With a parliamentary election to come in June, National Front leaders believe they can break through and win seats in the legislature, especially if a heavy defeat for Sarkozy plunges his centre-right UMP into deeper disarray.
MAY DAY DISPUTES
Sarkozy, 57, is the most unpopular president to seek re-election and first in the 54 years of the present electoral system to fail to finish first in a first-round vote. Economic gloom counts against him, as does a personal style that seems dynamic to supporters but showy and shallow to critics.
Whoever wins on Sunday, investors see a lack of economic growth undermining efforts to cut government deficits just as concerns are resurfacing about the wider euro zone debt crisis. Both candidates have been criticised abroad for lacking big ideas to bolster competitiveness and rein in state spending.
Sarkozy, who used his Labour Day speech to renew his calls for more entrepreneurial spirit in a country where one worker in five is a public employee, has stressed his experience of running the economy during the campaign while Hollande has said Sarkozy must bear the blame him for strained public finances.
For his own Labour Day message, Hollande, 57, paid respects at the tomb of popular Socialist prime minister Pierre Beregovoy - who shot himself on May 1, 1993 - and derided the president's stress on work when unemployment was at a 12-year high.
The two candidates, who will hold a single televised debate on Wednesday, also exchanged barbs over trade union charges that Sarkozy was trying to hijack Labour Day for his campaign. Tens of thousands of unionists marched in Paris and other cities.
Hollande can count on much of the 15.5 percent of the first-round vote that went to leftist candidates to add to his own 28.6 percent score without changing his campaign tactics.
But Sarkozy is tacking with difficulty between ideas that appeal to National Front voters' dislike of immigrants and those which can bolster his support in the liberal centre.
On Tuesday, he appeared to rule out a deal to make losing centrist candidate Francois Bayrou his prime minister. Polls show the 9.1 percent of voters who chose Bayrou in the first round are now split evenly three ways, with a third backing Sarkozy, a third Hollande and a third undecided or not voting.

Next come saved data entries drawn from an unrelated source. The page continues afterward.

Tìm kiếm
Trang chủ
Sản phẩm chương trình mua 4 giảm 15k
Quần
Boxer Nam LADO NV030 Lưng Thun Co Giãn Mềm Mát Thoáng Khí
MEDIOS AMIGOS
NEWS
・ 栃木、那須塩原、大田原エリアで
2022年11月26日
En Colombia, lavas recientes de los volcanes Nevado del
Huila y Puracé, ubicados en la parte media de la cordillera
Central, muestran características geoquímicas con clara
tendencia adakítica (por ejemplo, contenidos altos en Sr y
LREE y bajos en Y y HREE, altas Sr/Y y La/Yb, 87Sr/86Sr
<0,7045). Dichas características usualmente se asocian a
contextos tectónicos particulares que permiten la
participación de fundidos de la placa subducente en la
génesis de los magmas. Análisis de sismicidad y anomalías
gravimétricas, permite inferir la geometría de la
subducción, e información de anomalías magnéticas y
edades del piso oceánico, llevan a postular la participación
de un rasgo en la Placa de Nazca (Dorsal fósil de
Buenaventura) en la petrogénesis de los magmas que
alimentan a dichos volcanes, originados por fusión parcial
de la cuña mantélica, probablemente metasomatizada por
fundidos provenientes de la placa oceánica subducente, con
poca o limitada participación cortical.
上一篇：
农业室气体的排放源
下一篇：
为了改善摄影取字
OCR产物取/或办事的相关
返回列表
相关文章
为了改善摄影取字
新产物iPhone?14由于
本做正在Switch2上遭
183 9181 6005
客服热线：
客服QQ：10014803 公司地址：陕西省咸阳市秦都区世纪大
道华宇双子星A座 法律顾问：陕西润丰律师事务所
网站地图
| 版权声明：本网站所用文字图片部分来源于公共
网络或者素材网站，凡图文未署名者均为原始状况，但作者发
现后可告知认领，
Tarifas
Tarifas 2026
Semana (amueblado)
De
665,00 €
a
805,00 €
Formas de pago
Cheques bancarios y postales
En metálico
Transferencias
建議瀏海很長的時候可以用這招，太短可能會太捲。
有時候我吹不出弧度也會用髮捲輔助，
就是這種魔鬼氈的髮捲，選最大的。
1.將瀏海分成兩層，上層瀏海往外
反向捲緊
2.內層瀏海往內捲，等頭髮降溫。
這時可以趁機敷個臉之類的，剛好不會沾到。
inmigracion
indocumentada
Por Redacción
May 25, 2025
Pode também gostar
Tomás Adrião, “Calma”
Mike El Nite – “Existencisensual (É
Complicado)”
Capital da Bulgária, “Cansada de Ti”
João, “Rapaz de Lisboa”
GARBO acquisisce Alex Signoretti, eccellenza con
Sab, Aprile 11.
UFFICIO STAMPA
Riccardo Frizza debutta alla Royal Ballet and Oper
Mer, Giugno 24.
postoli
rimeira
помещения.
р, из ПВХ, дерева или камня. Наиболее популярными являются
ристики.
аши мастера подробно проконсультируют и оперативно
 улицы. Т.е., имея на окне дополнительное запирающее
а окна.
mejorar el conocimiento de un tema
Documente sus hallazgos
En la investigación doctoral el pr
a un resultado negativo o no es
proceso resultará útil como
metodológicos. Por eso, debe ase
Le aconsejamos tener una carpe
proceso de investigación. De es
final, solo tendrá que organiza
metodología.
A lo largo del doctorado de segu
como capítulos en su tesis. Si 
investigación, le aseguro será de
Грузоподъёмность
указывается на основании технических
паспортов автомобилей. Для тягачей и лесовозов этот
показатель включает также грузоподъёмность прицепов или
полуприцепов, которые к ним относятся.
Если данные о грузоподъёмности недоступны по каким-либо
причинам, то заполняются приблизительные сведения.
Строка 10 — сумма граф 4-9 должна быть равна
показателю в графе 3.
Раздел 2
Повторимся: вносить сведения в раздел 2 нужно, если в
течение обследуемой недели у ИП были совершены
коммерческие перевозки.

In a fiery speech to thousands of supporters waving French flags, Le Pen slammed Sarkozy's calls for more border control as pure theatrics and labelled him and Hollande lackeys of the European Central Bank, IMF and European Commission - arguments that have lately bolstered radical parties across Europe.
"The French have started their emancipation," said the 43-year-old who has rejuvenated the party her father founded and who wants France to abandon the euro currency.
Scorning the mainstream parties, the UMP and the Socialist PS as an indistinguishable, pro-EU bloc, she coined an acronym for them and prophesied further gains for a party that hopes to return to parliament for this first time since France briefly experimented with proportional representation in the 1980s.
"The UMPS will not succeed," said Le Pen, whose 83-yaer-old father Jean-Marie stood by her side. "All their efforts cannot stop us growing and cannot block our path to power.
"Our last chance to stop the implosion of France is to bring lawmakers into parliament en masse to stand up to a presidency dominated by Europe and markets."